## Problem description
Leave out the pictures and repeat the entries below verbatim.

## Material shown
====

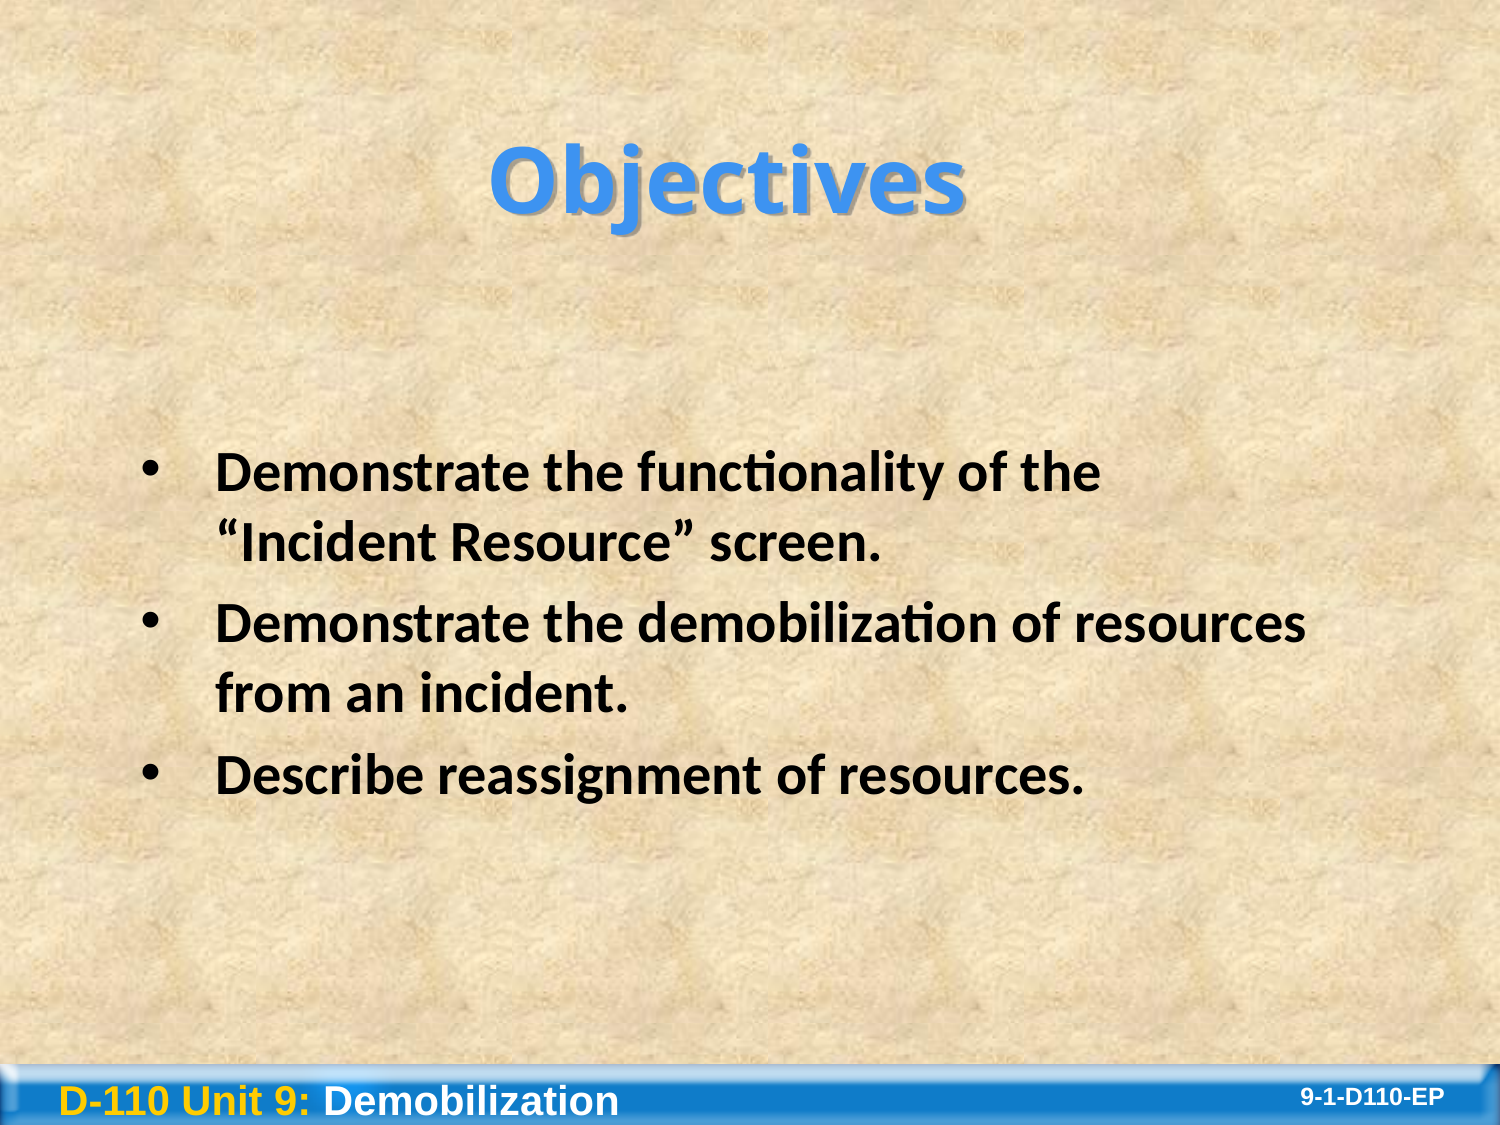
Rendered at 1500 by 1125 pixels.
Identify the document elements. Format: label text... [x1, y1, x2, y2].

text_box Objectives [71, 68, 1382, 302]
text_box 9-1-D110-EP [1285, 1073, 1479, 1119]
picture [0, 0, 1500, 1125]
text_box Demonstrate the functionality of the “Incident Resource” screen. Demonstrate the demobilization of resources from an incident. Describe reassignment of resources. [125, 425, 1350, 814]
text_box D-110 Unit 9: Demobilization [43, 1066, 1202, 1125]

====

## Output for this task
Rendered at 1500 by 1125 pixels.
Identify the document elements. Format: label text... [x1, y1, x2, y2].

text_box Objectives [71, 68, 1382, 302]
text_box 9-1-D110-EP [1285, 1073, 1479, 1119]
picture [0, 0, 1500, 1125]
text_box Demonstrate the functionality of the “Incident Resource” screen. Demonstrate the demobilization of resources from an incident. Describe reassignment of resources. [125, 425, 1350, 814]
text_box D-110 Unit 9: Demobilization [43, 1066, 1202, 1125]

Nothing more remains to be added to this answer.